═══ DOCUMENT TEXT ═══
Take, for instance, three iconic zombie horror-comedies: The Return of the Living Dead (1985), Shaun of the Dead (2004) and Zombieland (2009). These films took the clichés of the zombie genre and poked fun at it, all the while telling stories that are compelling and interesting: the silly gore in Return of the Living Dead, the jokes delivered through editing and visual storytelling in Shaun of the Dead, and the guideline-style narrative of Zombieland made those movies feel fresh, unique and memorable.
Yet, the three films I just mentioned had something called ‘character development’, which is completely absent in The Dead Don’t Die. Although the performances are all-around solid (Tilda Swindon, with her over-the-top acting and ridiculously Scottish accent, is a hoot!), there’s no single character that changes or develops throughout the 104-minute-long runtime. This is one of those flicks when you don’t see characters but only the actors playing them, which is obviously very distracting, let alone sign of lazy writing.
Perhaps the biggest issue with The Dead Don’t Die is that, once such a great cast was assembled, the filmmakers thought they didn’t need to do anything else: “people would go watch the movie due to its all-star cast and famous director, why should we put effort into the script or the visuals?”.
═══
> [EXPLORE THE MATERIAL]:
**1.** Reproduce the passage of the zombie film review from "Take, for instance, three" up to and including "unique and memorable.", swapping "clichés" out for "conventions".
**2.** According to the zombie film review, how long is the runtime of The Dead Don't Die?
**3.** Write the next part of the review of The Dead Don't Die, beginning after its final sentence.
═══ DATASET EXCERPTS ═══
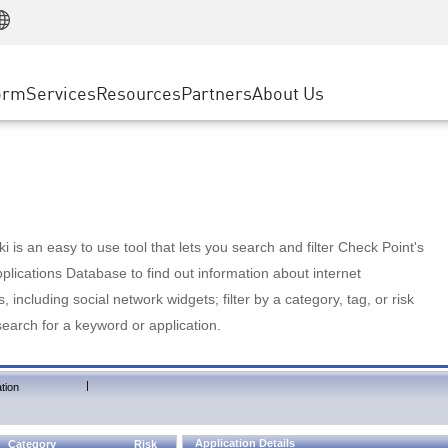
Manufacturing
ice
Advanced Technical Account Management
WAF
Customer Stories
MSP Partners
Retail
DDoS Protection
cess Service Edge
Cyber Hub
AWS Cloud
State and Local Government
nting
orm
Services
Resources
Partners
About Us
SASE
Events & Webinars
Google Cloud Platform
Telco / Service Provider
evention
Private Access
Azure Cloud
BUSINESS SIZE
 & Least Privilege
Internet Access
Partner Portal
Large Enterprise
Enterprise Browser
Small & Medium Business
 is an easy to use tool that lets you search and filter Check Point's
lications Database to find out information about internet
s, including social network widgets; filter by a category, tag, or risk
search for a keyword or application.
|
tion
Application Details
Category
Risk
═══
> [PER-TASK OUTPUTS]:
**1.**
Take, for instance, three iconic zombie horror-comedies: The Return of the Living Dead (1985), Shaun of the Dead (2004) and Zombieland (2009). These films took the conventions of the zombie genre and poked fun at it, all the while telling stories that are compelling and interesting: the silly gore in Return of the Living Dead, the jokes delivered through editing and visual storytelling in Shaun of the Dead, and the guideline-style narrative of Zombieland made those movies feel fresh, unique and memorable.

**2.** 104 minutes.

**3.**
Also, for a zombie horror-comedy, The Dead Don’t Die feels extremely lifeless. Even less popular or less well-made zombie horror-comedies (such as Scouts Guide to the Zombie Apocalypse and Zombie Strippers) are insanely energetic, whereas The Dead Don’t Die feels completely flat, it doesn’t deliver the enthusiasm, the liveliness you’d expect from such a film.
This depends heavily on the visual presentation, which is flat and uncreative. Even though every technical aspect is very competent (from the score to the cinematography, from the camera-work to the sound design), nothing stands out as inventive, which makes the movie feel tiresome and stale.
Although The Dead Don’t Die might be the most disappointing horror movie of the year for me (which also depends on the justifiably high expectations I had), I would still suggest you watch it, as long as you’re okay with a mildly entertaining, mediocre horror-comedy about the undead. On the contrary, if you reckon that your taste in movies often aligns with mine or if you’d like to watch something original and somewhat unique, you would probably be fine if you skip this one.